Name each method that the Lake Esponja abstract below says was combined to establish the accumulation rate.

## Extracted text
• • • • •
Volcanic, tectonic and climate controls on lacustrine sedimentary supplies over the last millenia in NE Chilean Patagonia (Lake Esponja, Aysen, 45°S)

Abstract

The environmental variability of Northern Chilean Patagonia during the last millennia is evaluated using a multi-proxy analysis of sediment cores from Lake Esponja (45°S 72°W) to decipher if the sediment deposition is controlled by volcanic eruptions, landslides induced by earthquake or heavy rainfall. The lake is located in a glacio-tectonic valley in Patagonia. The organic-rich clayey silt sediment with low biogenic silica content was analysed for grain size, magnetic susceptibility, organic matter, biogenic silica content and diatom assemblages, mineralogy (X-ray diffraction), organic (IRMS C and N analyses) and inorganic (XRF core-scanner) geochemistry and glass shard major composition (Microprobe, SEM). The combination of 210Pb, 137Cs, 14C and tephrochronology indicates an averaged accumulation rate of 0.4 mm/year, leading to a record of ~3.5 kyr within 154 cm. The sedimentary geochemistry records changes in volcanic supplies, diatom productivity and detrital inputs. The sediments were interrupted by millimetric to centimetric layers corresponding to tephra deposition related to explosive eruptions of nearby volcanoes Macá, Melimoyu and Hudson. Concerning the diatoms, the dominant planktonic species (80–150 cm) are replaced by benthic species in a transition interval (55–80 cm) and then by Surirella spp. in the upper core. This last genus indicates a closure of the basin ~2 ka ago, probably related to an uplift linked to a rejuvenation of the Mañihuales fault. This local change could reflect regional tectonic instability. Indeed, a partial earthquake rupture occurred around ~AD100 along the southern part of the Valdivia segment, recorded as a mass transport deposit in Aysén fjord sedimentation. The fine detrital input varies over time with more variable Si/Al values in the lower part of the LEs14 core than in the upper 80 cm. The higher values may reflect wetter conditions, leading to an higher lake level and more turbid conditions in agreement with changes in diatom assemblages.
• • • • •
## Listed entries
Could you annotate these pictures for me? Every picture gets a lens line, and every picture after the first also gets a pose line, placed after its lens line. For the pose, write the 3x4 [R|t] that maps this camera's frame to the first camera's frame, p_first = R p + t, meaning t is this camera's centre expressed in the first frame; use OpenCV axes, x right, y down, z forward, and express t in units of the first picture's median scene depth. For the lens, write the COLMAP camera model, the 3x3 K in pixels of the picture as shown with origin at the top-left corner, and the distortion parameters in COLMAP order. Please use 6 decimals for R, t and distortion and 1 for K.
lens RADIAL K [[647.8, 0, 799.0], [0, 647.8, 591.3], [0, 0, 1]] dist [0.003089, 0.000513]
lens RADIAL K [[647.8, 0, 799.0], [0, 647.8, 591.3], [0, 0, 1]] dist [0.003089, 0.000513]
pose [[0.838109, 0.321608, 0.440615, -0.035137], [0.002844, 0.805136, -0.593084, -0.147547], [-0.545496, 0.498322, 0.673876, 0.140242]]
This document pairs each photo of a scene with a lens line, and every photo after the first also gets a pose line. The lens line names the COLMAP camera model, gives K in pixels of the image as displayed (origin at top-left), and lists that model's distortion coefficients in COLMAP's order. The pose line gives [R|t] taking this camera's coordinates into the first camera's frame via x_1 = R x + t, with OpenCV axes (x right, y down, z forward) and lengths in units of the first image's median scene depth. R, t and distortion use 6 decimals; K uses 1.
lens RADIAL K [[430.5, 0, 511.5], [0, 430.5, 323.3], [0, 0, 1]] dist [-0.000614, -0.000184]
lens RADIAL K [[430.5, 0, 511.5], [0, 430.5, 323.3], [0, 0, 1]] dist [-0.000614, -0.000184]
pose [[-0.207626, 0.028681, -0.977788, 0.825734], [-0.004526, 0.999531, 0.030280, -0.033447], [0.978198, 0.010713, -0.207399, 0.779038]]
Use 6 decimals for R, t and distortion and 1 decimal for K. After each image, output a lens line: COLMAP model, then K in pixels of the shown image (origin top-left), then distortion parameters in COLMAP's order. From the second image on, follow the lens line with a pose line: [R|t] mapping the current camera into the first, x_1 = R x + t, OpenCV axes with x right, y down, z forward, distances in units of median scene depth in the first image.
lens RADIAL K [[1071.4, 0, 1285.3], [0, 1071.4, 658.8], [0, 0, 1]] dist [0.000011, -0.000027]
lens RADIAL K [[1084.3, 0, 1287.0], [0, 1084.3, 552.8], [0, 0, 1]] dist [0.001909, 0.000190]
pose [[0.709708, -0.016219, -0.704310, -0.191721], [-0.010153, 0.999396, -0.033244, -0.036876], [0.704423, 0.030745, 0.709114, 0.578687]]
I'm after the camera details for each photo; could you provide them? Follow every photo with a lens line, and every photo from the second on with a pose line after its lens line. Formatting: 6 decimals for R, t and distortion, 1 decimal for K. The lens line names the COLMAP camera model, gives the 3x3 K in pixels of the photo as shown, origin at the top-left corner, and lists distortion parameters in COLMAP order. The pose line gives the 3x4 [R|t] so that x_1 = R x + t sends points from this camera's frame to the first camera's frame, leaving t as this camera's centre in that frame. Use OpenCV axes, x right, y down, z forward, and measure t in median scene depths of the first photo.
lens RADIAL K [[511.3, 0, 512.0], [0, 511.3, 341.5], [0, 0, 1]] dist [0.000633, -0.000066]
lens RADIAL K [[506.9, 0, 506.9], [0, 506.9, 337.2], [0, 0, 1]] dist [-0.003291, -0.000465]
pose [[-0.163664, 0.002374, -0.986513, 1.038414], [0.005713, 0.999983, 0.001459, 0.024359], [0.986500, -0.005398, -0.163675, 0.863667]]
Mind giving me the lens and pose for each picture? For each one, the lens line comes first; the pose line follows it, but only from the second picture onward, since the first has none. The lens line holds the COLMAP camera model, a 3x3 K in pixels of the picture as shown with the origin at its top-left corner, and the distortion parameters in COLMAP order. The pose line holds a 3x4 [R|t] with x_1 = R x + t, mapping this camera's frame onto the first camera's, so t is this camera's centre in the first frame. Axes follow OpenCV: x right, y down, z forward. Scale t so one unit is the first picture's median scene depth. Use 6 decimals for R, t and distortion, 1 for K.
• • • • •
## Your solution
210Pb, 137Cs, 14C and tephrochronology